Everybody knew Herod’s character. His moral delinquencies were public to the gaze of all men — the unsavory property of the entire community. The shame of his marriage with the divorced wife of his own brother stank in the nostrils of all the decent world. He was a man seemingly without any principle or aim in life except to gratify himself. Yet for years he had occupied high public position and was supported, not only by the small, dominant class who found him useful, but by the masses as well.

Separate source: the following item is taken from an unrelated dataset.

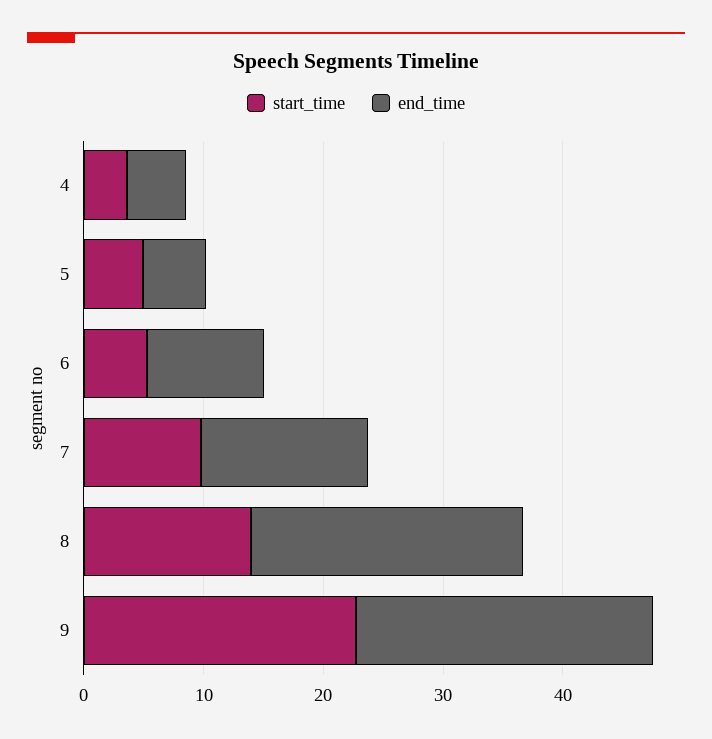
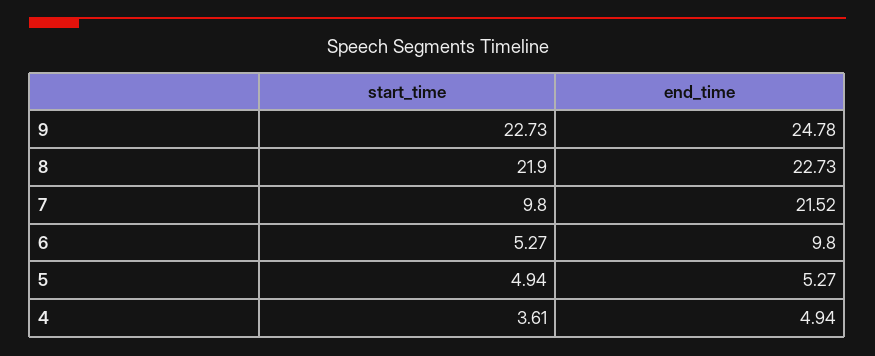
end_time, 7: 14 -> 21.52
start_time, 8: 14 -> 21.9

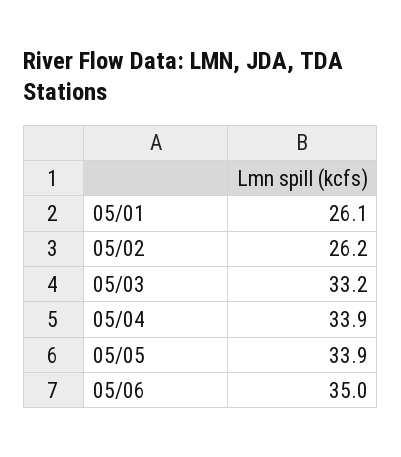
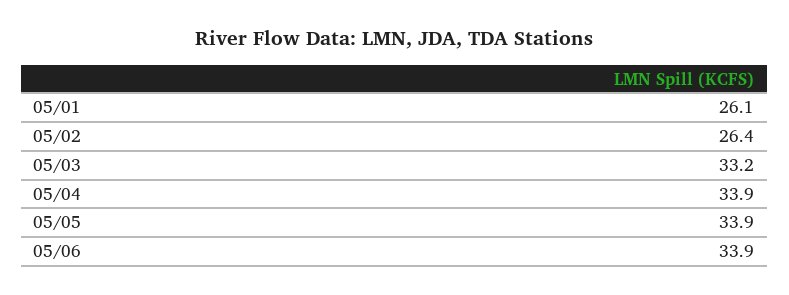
05/02: 26.2 -> 26.4
05/06: 35 -> 33.9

But, though the rulers and those in authority had set Herod up as their representative in power, they were not fond of him. So, when John the Baptist began to fulminate against him and his moral obliquities, and when the public journals began to publish these fulminations for general reading, Herod’s political friends rather enjoyed the situation.
They laughed at him, and even jested with him about it. They knew that he was powerless to punish the preacher, for he did not dare to alienate the lower class that so largely helped to uphold him in power. His political friends knew that he must submit to whatever attacks were made against him, and they enjoyed his helplessness and his probable sufferings.
When he would drop into his club on his way home, he would perhaps be hailed with an inquiry as to whether he had seen the evening paper, and that there was lively reading in it. Another advised him to take the sheet home with him to his wife, and that she would be interested to see what was being said of her.